The Levi's decomposition in Lie theory and the problem of classification Lie algebras

Question

It is well-know that: "any finite-dimensional Lie algebra over a field of characteristic zero can be expressed as a semidirect sum of a semi-simple subalgebra and its radical (its maximal solvable ideal). It reduces the task of classifying all Lie algebras to obtaining the classification of semi-simple and of solvable Lie algebras". I am wondering about that "reduction". Let's consider the following simple example: let $L=M\otimes_\phi N$ is a semidirect product of Lie algebras where $M \subseteq L$ and $N\subseteq L$ are commutative Lie subalgebras of $L$ and the Lie structure on $L$ depends on $\phi$. If so, followed by the above claim, $\phi$ does not play any role in the problem of classifying such Lie algebras?

Answer 1

The Levi decomposition of $L$ is given by $$ L=\mathfrak{s}\ltimes_{\phi} {\rm rad}(L), $$ where $\mathfrak{s}$ is a semisimple subalgebra of $L$, and ${\rm rad}(L)$ the maximal solvable ideal of $L$. Suppose now we have classified all semisimple Lie algebras $\mathfrak{s}$, and we would know all solvable ones (which we don't). Then we know all $L$.
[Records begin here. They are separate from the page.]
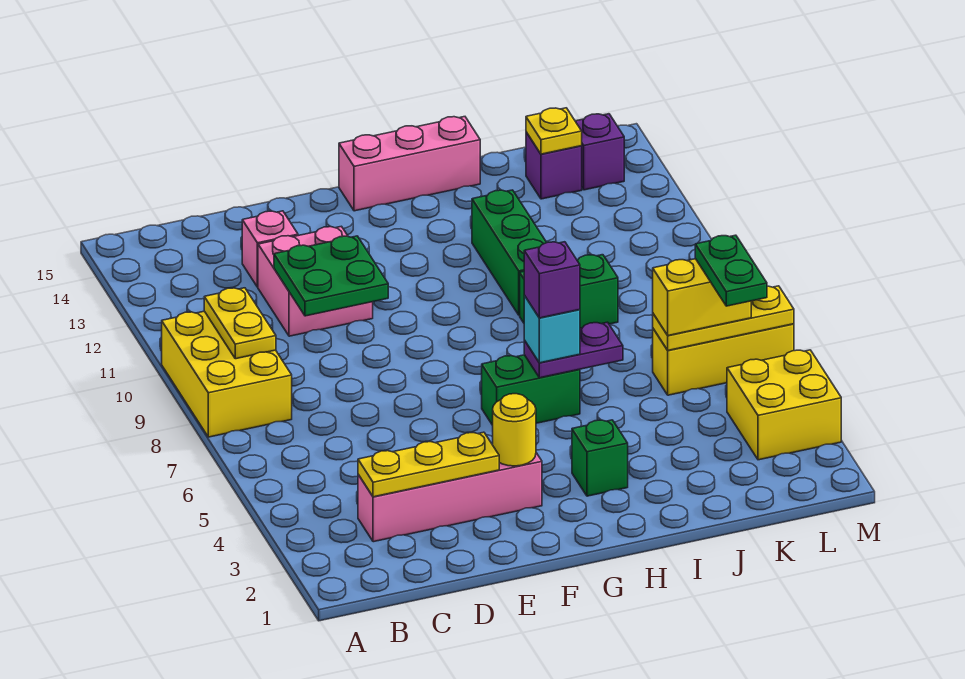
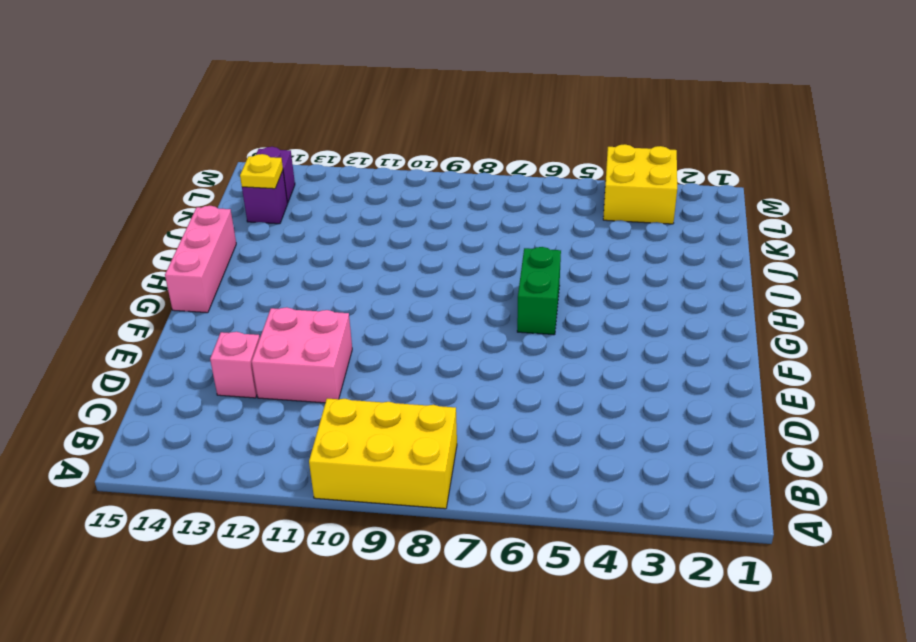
none -> pink 1x4 brick [358,453,542,542]
none -> green 1x1 brick [572,420,628,496]
none -> green 1x2 brick [520,255,618,328]

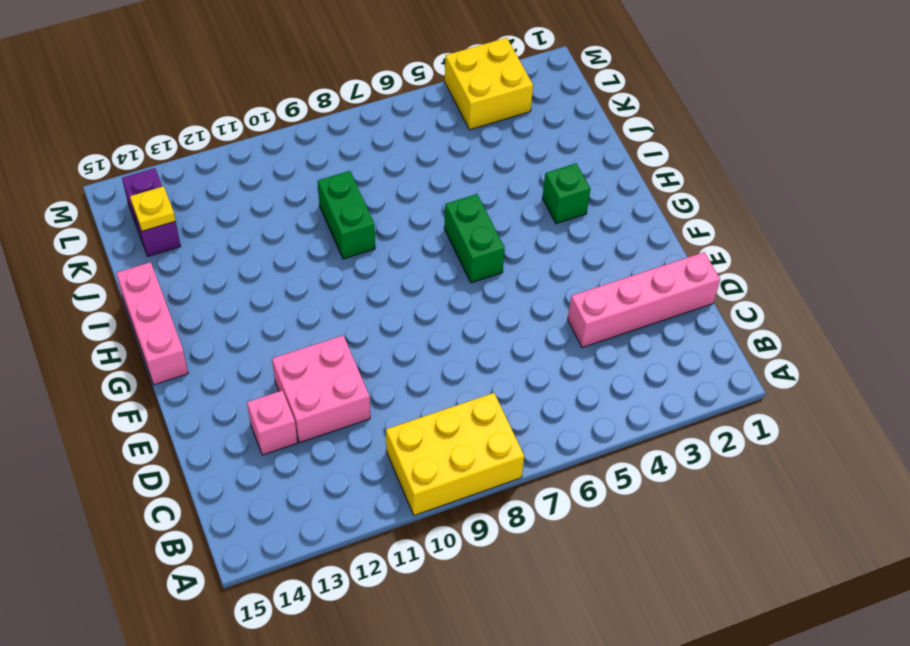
pink 1x4 brick [568,252,720,348] -> pink 1x4 brick turned to [358,453,542,542]
none -> green 1x3 brick [472,190,547,315]
none -> yellow 1x3 brick [653,324,794,395]
none -> yellow 1x2 plate [204,288,276,359]

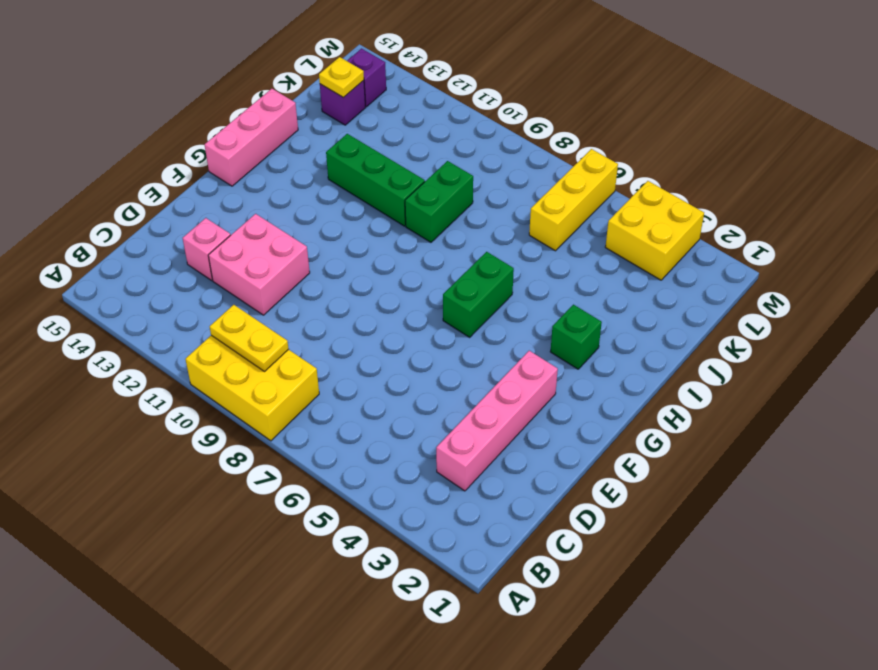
none -> yellow 1x3 plate [358,432,499,497]
none -> green 2x2 plate [274,236,388,316]
none -> yellow 1x1 round brick [493,394,536,466]

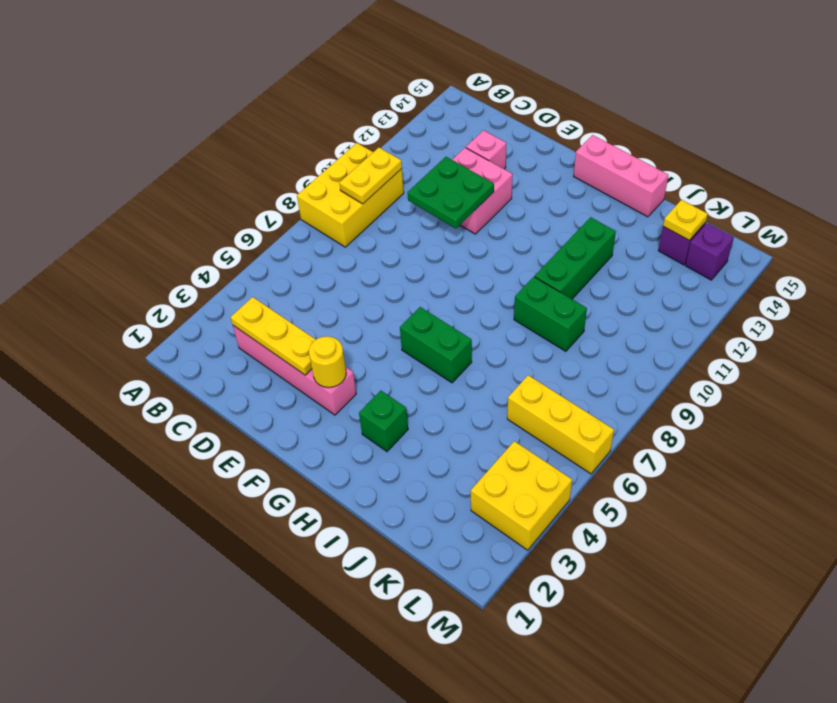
none -> purple 1x2 plate [524,322,623,378]
none -> yellow 1x3 plate [653,286,794,350]
none -> cyan 1x1 brick [524,296,580,363]

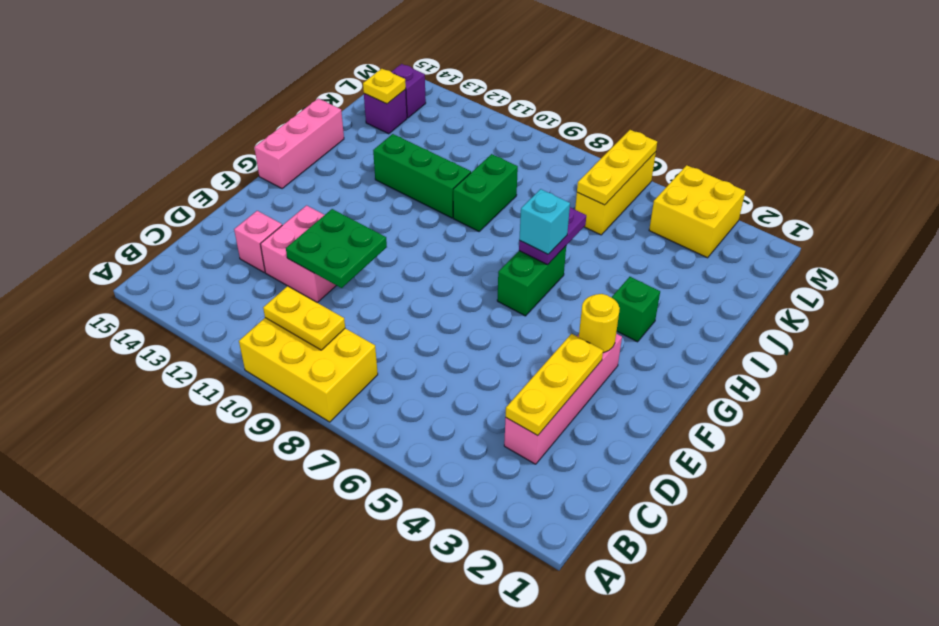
none -> yellow 1x2 brick [653,259,751,335]
none -> purple 1x1 brick [524,242,580,318]
none -> green 1x2 plate [695,235,767,306]

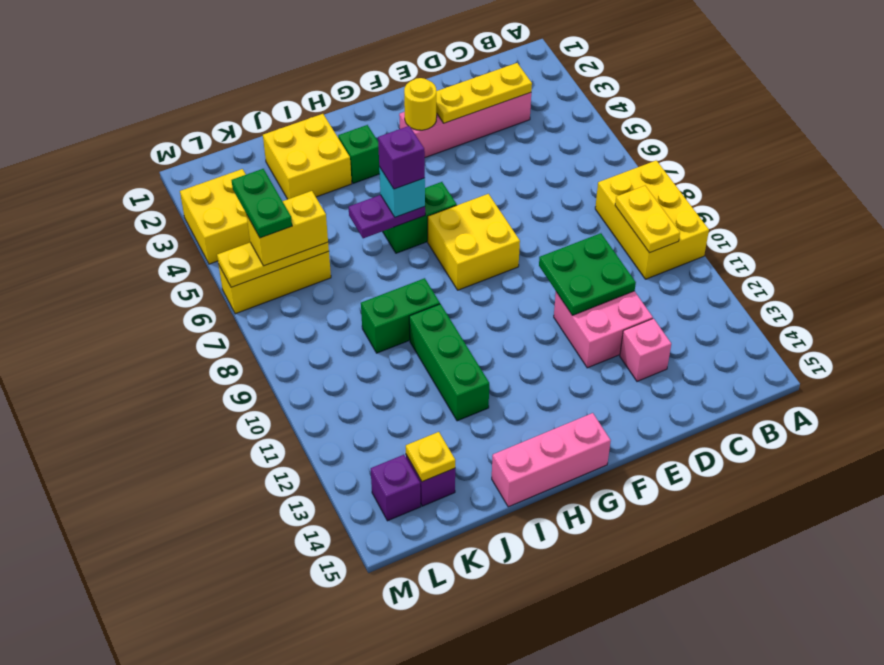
yellow 2x2 brick [428,194,520,290] -> none
yellow 2x2 brick [263,114,352,199] -> none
So, given a Lie algebra $L$, we need to find its Levi decomposition. There is an algorithm, how to compute it. The map $\phi$ must be a Lie algebra homomorphism $\phi\colon \mathfrak{s}\rightarrow {\rm Der}({\rm rad}(L))$. Then we know $L$ from this decomposition, because we know $\mathfrak{s}$ and the solvable ideal.